- THE PROBLEM -
Retype word for word the stretch of entries below from the line that has "39: (456, 113, 1.02)" through the line that has "33: (272, 67, 3.54)", and omit the pictures.

- DATA SECTION -

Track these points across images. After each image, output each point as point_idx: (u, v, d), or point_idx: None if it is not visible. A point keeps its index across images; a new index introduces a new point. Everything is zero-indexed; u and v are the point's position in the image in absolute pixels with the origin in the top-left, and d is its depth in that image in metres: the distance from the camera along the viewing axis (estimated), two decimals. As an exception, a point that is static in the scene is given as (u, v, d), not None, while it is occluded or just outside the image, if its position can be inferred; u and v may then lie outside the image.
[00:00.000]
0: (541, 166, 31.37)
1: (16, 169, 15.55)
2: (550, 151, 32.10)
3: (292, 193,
==
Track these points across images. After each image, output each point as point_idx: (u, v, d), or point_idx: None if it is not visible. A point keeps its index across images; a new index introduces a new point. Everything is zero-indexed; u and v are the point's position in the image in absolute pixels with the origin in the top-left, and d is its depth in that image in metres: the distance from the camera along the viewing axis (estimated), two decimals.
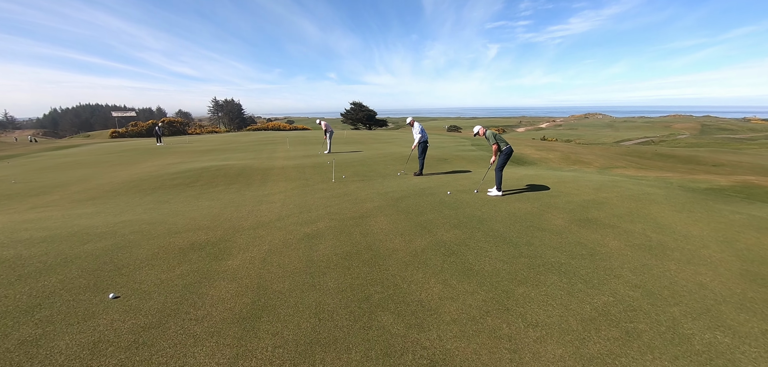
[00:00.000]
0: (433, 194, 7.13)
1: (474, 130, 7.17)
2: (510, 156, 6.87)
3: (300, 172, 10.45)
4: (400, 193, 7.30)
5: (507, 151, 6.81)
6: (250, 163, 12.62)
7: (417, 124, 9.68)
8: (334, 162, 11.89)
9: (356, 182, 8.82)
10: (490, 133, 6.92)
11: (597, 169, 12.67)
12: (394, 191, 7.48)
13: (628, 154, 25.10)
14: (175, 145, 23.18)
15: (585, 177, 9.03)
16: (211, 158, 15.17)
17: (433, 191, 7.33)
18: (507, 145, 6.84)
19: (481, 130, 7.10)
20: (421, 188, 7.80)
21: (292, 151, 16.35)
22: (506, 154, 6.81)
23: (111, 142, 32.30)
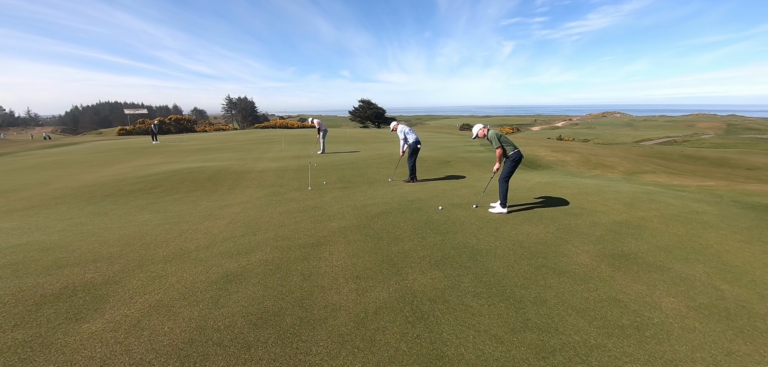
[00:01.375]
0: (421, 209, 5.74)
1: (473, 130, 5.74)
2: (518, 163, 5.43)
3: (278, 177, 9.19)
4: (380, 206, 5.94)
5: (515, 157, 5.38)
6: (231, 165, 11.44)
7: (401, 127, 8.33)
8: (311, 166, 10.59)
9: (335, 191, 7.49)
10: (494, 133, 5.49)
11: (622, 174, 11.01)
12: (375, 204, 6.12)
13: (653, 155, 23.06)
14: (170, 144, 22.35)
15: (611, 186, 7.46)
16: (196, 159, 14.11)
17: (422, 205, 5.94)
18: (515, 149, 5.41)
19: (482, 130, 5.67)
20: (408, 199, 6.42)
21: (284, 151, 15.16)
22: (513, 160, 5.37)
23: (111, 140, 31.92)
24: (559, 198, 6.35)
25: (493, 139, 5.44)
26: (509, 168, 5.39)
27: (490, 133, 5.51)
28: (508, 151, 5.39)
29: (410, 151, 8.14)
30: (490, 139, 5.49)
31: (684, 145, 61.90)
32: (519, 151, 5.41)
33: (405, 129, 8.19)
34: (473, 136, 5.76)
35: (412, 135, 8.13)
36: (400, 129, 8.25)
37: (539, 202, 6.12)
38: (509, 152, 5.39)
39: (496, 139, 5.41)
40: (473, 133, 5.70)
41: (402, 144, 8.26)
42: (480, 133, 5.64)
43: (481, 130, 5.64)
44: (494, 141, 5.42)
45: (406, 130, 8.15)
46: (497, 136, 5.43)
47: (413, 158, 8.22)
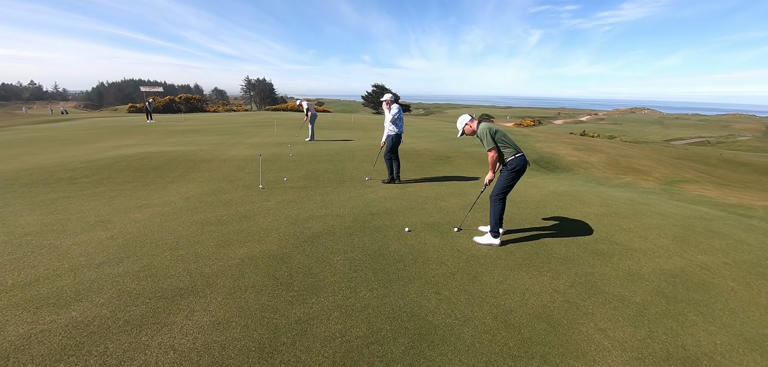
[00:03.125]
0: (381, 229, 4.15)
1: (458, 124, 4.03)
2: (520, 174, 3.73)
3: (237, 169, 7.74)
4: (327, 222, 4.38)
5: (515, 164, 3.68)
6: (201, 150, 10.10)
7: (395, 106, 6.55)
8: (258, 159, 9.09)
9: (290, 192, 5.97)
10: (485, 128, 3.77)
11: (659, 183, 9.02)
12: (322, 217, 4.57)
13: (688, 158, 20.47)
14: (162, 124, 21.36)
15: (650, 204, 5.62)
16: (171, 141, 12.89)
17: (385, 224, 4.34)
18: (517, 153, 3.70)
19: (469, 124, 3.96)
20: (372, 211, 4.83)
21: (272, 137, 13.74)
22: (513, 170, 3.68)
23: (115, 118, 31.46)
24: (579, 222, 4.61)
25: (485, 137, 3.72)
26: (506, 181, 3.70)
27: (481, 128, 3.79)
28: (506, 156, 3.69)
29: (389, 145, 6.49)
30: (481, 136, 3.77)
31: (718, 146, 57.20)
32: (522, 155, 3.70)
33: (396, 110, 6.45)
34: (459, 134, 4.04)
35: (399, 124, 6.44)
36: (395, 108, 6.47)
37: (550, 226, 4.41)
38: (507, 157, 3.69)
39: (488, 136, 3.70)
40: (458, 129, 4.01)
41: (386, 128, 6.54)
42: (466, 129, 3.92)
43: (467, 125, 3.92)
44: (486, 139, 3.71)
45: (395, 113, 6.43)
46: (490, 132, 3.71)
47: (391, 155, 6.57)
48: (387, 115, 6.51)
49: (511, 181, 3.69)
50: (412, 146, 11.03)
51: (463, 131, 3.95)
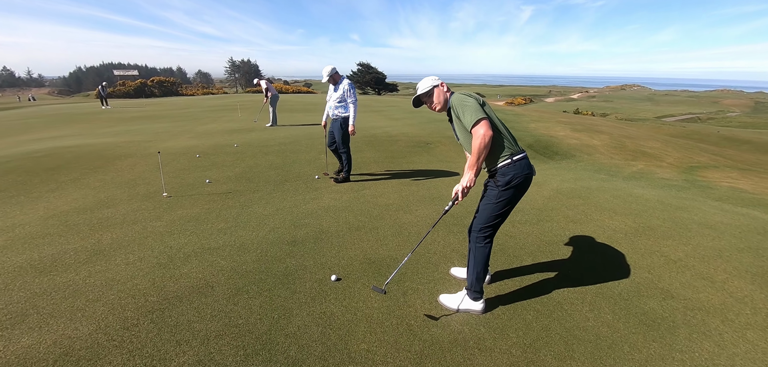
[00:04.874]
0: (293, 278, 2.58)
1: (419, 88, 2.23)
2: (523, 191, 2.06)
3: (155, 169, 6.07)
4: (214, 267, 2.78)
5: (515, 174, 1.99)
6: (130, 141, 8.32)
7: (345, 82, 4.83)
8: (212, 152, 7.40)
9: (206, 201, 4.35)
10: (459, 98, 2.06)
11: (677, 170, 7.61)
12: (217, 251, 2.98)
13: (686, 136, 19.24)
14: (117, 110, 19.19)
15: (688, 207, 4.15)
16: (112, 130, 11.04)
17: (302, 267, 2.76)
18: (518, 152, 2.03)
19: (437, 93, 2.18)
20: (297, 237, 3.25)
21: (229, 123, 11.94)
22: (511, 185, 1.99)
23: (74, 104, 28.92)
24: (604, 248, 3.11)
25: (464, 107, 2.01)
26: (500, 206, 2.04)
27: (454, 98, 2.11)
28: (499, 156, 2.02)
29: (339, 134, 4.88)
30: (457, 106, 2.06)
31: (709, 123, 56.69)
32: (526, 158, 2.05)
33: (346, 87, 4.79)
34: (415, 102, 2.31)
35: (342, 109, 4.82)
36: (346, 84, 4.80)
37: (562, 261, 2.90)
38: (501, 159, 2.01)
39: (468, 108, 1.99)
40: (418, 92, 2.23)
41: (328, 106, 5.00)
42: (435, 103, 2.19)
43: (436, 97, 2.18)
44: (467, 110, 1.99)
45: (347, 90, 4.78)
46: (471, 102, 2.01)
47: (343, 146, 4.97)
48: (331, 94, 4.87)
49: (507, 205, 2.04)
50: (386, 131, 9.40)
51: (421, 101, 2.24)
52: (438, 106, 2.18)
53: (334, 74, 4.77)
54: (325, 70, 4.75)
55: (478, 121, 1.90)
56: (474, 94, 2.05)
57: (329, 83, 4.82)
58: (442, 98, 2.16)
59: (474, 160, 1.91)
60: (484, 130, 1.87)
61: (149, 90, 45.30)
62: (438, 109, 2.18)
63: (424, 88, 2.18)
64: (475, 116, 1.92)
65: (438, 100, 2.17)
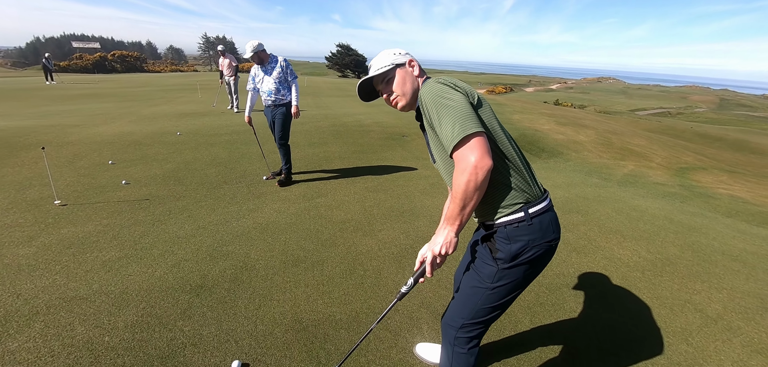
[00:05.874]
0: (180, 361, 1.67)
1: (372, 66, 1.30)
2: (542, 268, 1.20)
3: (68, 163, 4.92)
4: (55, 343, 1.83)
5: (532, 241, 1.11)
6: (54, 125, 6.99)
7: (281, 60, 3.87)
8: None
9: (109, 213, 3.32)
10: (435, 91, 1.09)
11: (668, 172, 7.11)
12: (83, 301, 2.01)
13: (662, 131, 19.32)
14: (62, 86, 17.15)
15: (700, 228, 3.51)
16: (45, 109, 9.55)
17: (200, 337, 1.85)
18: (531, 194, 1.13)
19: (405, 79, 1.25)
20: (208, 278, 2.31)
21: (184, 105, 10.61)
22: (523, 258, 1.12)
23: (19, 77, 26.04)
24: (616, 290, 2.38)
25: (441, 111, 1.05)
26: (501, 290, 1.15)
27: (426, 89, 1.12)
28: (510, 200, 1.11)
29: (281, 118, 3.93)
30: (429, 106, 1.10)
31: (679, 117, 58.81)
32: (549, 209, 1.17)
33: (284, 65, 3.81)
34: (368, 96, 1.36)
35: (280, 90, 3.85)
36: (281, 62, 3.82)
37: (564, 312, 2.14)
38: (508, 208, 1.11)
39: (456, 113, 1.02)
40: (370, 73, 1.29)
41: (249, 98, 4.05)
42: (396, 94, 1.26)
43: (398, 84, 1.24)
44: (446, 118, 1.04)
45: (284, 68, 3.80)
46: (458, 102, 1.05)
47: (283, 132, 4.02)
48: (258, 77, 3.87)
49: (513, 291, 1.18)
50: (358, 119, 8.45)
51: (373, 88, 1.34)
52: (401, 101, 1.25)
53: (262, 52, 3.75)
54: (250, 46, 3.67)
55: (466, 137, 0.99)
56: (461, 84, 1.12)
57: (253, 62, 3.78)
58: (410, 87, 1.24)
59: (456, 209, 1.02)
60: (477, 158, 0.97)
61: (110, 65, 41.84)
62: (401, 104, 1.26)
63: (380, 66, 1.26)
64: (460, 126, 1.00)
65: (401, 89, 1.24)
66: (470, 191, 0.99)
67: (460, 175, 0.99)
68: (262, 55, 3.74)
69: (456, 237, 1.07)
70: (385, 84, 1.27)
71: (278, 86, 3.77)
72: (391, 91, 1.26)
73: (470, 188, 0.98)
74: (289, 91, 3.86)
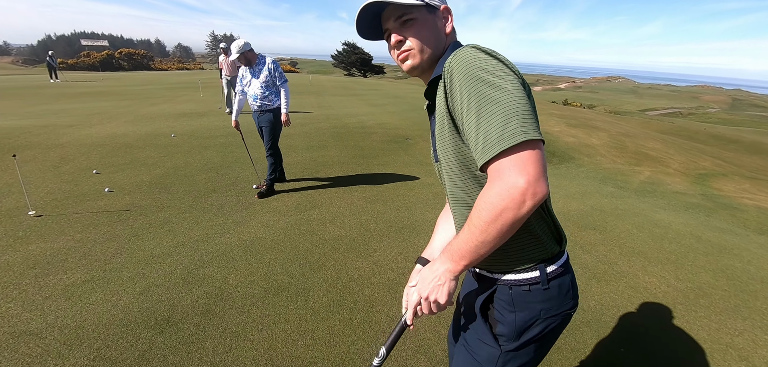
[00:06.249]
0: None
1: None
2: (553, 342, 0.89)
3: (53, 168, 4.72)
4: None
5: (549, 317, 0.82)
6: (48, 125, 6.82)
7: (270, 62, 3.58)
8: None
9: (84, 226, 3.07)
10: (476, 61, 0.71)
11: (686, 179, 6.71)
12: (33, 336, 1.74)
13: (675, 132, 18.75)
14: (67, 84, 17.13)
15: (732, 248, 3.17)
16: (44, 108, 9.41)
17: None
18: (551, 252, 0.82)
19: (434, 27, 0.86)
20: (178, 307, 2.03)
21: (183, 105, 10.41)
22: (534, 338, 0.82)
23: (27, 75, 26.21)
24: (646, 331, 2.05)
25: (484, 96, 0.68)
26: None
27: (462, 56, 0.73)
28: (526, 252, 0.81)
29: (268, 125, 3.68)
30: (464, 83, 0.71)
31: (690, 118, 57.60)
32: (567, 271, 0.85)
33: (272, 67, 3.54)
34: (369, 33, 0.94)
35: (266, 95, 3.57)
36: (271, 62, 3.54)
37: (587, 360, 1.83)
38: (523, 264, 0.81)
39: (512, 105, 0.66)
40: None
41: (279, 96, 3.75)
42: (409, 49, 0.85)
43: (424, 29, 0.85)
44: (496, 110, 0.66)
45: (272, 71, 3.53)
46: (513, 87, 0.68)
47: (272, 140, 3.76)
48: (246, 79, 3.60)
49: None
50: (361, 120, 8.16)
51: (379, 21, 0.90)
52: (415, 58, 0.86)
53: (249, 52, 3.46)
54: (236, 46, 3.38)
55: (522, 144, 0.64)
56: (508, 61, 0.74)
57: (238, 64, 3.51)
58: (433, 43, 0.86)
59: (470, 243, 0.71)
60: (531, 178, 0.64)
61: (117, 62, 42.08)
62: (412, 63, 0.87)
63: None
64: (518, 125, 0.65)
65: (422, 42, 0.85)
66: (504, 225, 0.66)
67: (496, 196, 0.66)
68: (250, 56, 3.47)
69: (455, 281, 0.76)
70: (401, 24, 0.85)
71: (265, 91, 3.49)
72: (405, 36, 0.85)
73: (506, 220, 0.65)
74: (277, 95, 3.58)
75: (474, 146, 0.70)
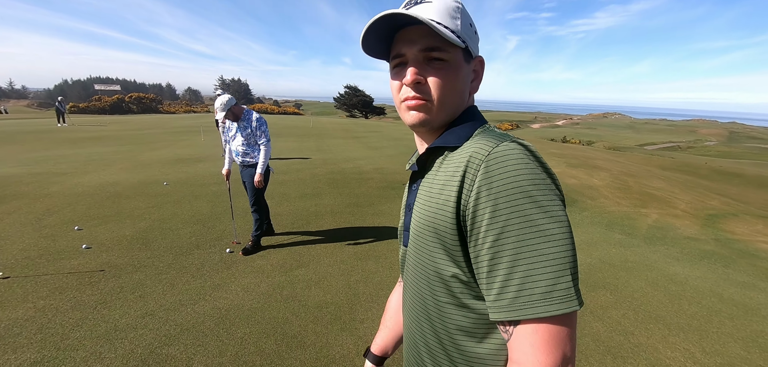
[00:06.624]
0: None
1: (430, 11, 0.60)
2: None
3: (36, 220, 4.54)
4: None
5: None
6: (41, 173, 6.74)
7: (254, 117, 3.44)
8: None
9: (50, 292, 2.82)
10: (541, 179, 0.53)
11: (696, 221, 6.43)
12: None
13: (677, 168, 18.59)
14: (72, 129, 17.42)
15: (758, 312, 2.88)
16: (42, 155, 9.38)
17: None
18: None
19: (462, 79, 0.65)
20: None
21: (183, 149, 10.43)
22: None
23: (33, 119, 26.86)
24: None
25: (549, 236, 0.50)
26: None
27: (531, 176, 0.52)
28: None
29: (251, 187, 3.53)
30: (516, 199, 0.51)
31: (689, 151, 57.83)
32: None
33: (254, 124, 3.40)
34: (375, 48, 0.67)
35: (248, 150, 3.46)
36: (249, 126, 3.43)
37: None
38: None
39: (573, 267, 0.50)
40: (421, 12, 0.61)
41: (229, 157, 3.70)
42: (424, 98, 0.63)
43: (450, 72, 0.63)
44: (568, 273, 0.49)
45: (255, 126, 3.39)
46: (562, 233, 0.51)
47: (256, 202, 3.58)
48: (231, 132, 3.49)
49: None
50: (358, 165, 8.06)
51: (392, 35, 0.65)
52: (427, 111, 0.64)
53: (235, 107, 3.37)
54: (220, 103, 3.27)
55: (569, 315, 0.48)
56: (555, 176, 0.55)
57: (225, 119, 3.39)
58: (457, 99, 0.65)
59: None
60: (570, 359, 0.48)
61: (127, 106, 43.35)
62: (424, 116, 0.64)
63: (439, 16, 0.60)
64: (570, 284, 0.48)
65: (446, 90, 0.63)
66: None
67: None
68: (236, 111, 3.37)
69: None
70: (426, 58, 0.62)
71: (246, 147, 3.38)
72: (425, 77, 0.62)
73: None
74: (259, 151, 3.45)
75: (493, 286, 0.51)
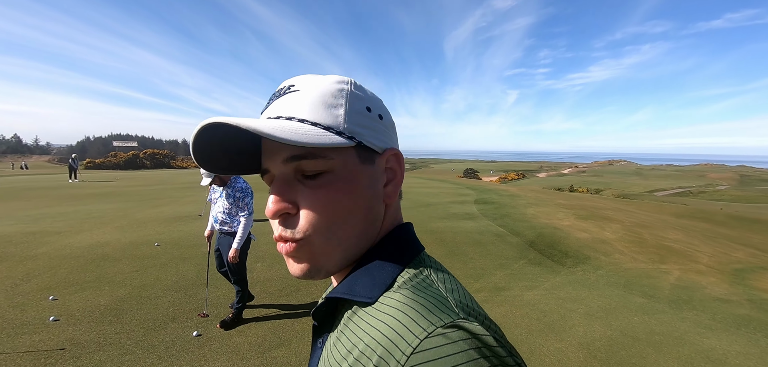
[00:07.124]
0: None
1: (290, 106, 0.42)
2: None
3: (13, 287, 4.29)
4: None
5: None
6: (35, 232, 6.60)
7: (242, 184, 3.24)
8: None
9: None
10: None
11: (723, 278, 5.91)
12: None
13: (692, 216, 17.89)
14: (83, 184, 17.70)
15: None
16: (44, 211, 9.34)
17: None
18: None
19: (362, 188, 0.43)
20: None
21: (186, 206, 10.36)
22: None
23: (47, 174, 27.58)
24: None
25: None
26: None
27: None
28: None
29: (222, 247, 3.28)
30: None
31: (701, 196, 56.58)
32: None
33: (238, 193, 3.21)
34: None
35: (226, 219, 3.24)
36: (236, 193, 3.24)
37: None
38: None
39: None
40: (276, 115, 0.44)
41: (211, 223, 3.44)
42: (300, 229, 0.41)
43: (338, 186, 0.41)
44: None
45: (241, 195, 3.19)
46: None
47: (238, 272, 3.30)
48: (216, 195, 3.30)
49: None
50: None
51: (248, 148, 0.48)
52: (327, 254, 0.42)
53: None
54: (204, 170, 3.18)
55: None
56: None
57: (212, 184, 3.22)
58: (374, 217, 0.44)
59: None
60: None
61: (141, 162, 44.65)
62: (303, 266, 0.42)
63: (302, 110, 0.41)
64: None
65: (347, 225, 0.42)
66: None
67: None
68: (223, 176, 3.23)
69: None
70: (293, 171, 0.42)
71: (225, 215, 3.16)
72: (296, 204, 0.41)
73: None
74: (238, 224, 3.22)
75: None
* * *
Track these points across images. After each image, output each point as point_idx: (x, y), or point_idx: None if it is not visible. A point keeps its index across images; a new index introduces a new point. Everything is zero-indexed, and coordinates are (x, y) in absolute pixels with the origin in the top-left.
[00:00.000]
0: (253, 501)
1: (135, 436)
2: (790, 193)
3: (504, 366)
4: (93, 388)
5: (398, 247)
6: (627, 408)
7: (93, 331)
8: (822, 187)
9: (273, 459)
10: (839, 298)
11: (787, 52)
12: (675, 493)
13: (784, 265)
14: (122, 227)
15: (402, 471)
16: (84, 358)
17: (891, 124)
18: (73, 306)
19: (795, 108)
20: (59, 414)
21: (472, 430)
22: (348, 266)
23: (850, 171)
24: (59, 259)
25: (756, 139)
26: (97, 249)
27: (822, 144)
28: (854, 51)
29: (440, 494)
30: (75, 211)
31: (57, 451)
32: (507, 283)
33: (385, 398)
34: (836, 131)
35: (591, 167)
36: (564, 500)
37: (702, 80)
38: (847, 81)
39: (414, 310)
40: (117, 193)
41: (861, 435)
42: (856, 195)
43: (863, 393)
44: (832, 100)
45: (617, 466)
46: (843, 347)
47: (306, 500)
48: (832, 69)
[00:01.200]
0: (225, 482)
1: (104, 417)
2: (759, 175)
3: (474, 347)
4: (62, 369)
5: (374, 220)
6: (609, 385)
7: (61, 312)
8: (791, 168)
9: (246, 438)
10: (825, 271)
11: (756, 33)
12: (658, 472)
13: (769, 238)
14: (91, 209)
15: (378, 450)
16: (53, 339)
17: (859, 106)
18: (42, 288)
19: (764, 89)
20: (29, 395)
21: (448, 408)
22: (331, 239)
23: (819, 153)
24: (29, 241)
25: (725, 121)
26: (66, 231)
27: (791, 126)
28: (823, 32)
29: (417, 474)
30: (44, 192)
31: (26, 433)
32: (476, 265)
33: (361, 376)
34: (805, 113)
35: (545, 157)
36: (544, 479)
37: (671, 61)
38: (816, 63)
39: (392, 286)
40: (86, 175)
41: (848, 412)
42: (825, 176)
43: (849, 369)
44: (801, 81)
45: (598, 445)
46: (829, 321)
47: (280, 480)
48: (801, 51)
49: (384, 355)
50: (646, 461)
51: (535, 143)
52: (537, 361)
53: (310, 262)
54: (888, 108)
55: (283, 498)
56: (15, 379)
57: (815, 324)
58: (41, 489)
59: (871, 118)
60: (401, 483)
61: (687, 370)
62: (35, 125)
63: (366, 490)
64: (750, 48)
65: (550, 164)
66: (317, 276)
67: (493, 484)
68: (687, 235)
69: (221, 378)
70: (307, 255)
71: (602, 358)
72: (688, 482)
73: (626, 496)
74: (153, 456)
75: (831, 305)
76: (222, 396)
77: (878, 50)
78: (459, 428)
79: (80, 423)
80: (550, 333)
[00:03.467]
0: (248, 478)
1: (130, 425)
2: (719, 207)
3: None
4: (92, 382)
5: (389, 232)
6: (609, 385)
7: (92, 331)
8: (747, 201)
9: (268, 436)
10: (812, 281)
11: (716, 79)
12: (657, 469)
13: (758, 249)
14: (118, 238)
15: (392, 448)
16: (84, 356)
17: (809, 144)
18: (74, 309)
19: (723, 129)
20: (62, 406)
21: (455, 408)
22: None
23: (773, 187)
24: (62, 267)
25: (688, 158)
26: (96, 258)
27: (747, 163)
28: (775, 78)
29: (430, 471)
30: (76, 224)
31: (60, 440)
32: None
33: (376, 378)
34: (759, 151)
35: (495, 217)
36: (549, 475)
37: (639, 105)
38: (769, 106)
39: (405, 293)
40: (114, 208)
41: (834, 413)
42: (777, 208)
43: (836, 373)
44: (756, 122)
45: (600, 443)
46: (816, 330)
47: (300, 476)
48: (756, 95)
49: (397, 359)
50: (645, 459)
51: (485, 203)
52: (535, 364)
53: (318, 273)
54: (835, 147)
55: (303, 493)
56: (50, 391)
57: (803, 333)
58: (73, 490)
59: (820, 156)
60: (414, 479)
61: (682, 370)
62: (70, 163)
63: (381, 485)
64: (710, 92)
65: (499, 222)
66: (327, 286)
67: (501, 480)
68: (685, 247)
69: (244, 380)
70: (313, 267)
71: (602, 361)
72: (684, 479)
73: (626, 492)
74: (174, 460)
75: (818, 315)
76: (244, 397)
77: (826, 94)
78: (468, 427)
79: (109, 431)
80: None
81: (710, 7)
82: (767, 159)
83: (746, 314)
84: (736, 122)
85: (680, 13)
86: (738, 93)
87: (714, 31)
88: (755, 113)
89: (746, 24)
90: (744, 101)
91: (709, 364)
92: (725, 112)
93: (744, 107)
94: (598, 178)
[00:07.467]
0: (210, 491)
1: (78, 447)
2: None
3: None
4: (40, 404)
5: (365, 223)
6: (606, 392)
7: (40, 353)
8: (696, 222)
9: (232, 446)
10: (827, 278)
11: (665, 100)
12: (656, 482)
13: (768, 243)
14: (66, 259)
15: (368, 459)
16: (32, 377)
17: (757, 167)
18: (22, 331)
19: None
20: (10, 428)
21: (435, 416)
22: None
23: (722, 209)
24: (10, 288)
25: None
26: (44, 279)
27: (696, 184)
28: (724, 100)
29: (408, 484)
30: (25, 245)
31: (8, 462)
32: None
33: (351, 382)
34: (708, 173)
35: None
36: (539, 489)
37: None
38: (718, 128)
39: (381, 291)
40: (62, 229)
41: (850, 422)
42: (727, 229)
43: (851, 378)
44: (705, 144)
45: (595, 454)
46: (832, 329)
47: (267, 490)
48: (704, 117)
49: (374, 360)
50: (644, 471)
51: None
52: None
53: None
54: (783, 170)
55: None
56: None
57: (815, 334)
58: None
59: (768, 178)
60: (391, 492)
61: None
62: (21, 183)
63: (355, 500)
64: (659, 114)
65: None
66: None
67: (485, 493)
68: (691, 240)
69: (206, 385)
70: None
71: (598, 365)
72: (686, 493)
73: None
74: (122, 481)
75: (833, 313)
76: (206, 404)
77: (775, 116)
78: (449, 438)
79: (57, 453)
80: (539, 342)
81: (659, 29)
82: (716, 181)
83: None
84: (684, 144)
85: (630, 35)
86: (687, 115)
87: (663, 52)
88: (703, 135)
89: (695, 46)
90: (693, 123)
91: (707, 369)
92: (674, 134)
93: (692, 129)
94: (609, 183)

- ANSWER AREA -
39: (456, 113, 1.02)
40: (370, 73, 1.29)
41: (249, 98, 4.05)
42: (396, 94, 1.26)
43: (398, 84, 1.24)
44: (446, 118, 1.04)
45: (284, 68, 3.80)
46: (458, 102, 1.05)
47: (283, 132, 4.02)
48: (258, 77, 3.87)
49: (513, 291, 1.18)
50: (358, 119, 8.45)
51: (373, 88, 1.34)
52: (401, 101, 1.25)
53: (262, 52, 3.75)
54: (250, 46, 3.67)
55: (466, 137, 0.99)
56: (461, 84, 1.12)
57: (253, 62, 3.78)
58: (410, 87, 1.24)
59: (456, 209, 1.02)
60: (477, 158, 0.97)
61: (110, 65, 41.84)
62: (401, 104, 1.26)
63: (380, 66, 1.26)
64: (460, 126, 1.00)
65: (401, 89, 1.24)
66: (470, 191, 0.99)
67: (460, 175, 0.99)
68: (262, 55, 3.74)
69: (456, 237, 1.07)
70: (385, 84, 1.27)
71: (278, 86, 3.77)
72: (391, 91, 1.26)
73: (470, 188, 0.98)
74: (289, 91, 3.86)
[00:06.249]
0: None
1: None
2: (553, 342, 0.89)
3: (53, 168, 4.72)
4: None
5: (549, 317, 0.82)
6: (48, 125, 6.82)
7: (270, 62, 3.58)
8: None
9: (84, 226, 3.07)
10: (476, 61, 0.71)
11: (686, 179, 6.71)
12: (33, 336, 1.74)
13: (675, 132, 18.75)
14: (67, 84, 17.13)
15: (732, 248, 3.17)
16: (44, 108, 9.41)
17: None
18: (551, 252, 0.82)
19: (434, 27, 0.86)
20: (178, 307, 2.03)
21: (183, 105, 10.41)
22: (534, 338, 0.82)
23: (27, 75, 26.21)
24: (646, 331, 2.05)
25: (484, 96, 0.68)
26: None
27: (462, 56, 0.73)
28: (526, 252, 0.81)
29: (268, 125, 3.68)
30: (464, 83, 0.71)
31: (690, 118, 57.60)
32: (567, 271, 0.85)
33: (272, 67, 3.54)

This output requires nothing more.